Bano et al. (1987) have demonstrated that Piperine can enhance blood levels of drugs like vasicine, sparteine, phenytoin, propranolol, theophylline, rifampicin when co administered with them. Piperine has been reported to enhance the bioavailability of a number of drugs by a non-specific and non-competitive inhibition of metabolic enzymes. It has been shown to inhibit both the monooxygenases and the conjugating (phase II) enzyme UDP-glucuronyl-transferase (Atal et al., 1985). Thus the effect of potentiation of piperine may be attributed to the inhibition of metabolizing enzymes which metabolise the active constituent of Boerhaavia diffusa which is punarnavine, thus accounting for the increase in the hepatoprotective activity of Boerhaavia diffusa.

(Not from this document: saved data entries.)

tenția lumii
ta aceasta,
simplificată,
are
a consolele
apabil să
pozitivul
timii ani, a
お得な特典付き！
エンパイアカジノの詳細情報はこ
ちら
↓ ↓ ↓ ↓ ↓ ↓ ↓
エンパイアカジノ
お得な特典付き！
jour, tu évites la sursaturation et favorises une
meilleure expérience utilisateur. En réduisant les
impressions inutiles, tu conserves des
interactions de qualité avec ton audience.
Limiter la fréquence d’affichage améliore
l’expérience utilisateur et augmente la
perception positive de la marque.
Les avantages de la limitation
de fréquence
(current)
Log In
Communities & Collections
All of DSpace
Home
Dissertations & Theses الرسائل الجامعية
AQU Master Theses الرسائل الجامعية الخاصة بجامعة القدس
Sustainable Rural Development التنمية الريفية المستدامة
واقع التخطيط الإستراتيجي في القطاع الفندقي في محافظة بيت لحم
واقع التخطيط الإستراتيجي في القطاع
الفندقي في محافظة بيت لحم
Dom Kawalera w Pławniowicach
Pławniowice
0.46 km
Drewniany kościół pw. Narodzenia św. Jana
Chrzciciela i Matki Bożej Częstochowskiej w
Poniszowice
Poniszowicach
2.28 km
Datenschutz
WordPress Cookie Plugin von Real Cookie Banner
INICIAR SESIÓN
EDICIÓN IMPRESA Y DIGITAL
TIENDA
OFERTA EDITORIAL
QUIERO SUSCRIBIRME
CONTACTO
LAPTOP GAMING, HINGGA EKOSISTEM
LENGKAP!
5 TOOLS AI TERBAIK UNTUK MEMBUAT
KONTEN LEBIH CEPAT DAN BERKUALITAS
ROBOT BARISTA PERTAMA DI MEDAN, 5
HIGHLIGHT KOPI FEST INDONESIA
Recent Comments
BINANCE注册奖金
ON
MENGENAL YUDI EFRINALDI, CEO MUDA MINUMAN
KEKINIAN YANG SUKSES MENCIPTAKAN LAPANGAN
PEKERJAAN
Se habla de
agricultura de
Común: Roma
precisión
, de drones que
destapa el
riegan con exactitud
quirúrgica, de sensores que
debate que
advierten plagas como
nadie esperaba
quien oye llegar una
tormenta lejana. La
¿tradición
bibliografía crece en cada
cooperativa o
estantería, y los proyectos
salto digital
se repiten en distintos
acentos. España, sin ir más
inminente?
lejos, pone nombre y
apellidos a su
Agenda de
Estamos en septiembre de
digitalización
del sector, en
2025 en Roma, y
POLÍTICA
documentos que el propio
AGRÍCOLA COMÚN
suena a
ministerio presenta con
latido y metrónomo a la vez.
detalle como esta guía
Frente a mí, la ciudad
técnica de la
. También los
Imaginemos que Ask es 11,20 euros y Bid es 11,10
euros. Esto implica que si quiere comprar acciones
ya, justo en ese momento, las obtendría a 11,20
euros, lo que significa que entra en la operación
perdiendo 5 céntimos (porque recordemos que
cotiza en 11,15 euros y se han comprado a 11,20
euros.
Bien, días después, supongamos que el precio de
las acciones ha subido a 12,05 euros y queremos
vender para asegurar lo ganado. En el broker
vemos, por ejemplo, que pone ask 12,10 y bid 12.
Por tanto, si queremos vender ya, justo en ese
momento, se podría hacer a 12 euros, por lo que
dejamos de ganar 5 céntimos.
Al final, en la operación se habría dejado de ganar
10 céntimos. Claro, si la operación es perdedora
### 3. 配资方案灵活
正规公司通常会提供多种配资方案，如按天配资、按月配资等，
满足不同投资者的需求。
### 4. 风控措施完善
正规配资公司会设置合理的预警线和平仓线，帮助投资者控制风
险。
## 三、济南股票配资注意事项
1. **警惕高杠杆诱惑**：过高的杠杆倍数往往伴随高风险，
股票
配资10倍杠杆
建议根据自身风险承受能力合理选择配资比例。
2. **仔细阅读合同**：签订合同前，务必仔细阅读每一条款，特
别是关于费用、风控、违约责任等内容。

On the basis of the obtained results in this study it can be concluded that the roots of Boerhaavia diffusa exert a protective effect against CCl₄ and Rifampicin-Isoniazid induced hepatocellular damage. The flavonoids present in Boerhaavia diffusa may probably prevent the accumulation of excessive free radicals and protect the liver against CCl₄ and Rifampicin-Isoniazid intoxication. It was also found that piperine had a dose dependent potentiating effect on the hepatoprotective activity of Boerhaavia diffusa which can have important clinical implications in the future treatment of liver disorders.

ACKNOWLEDGMENTS

The authors are thankful to Accutest laboratories, Navi Mumbai, India for their technical assistance.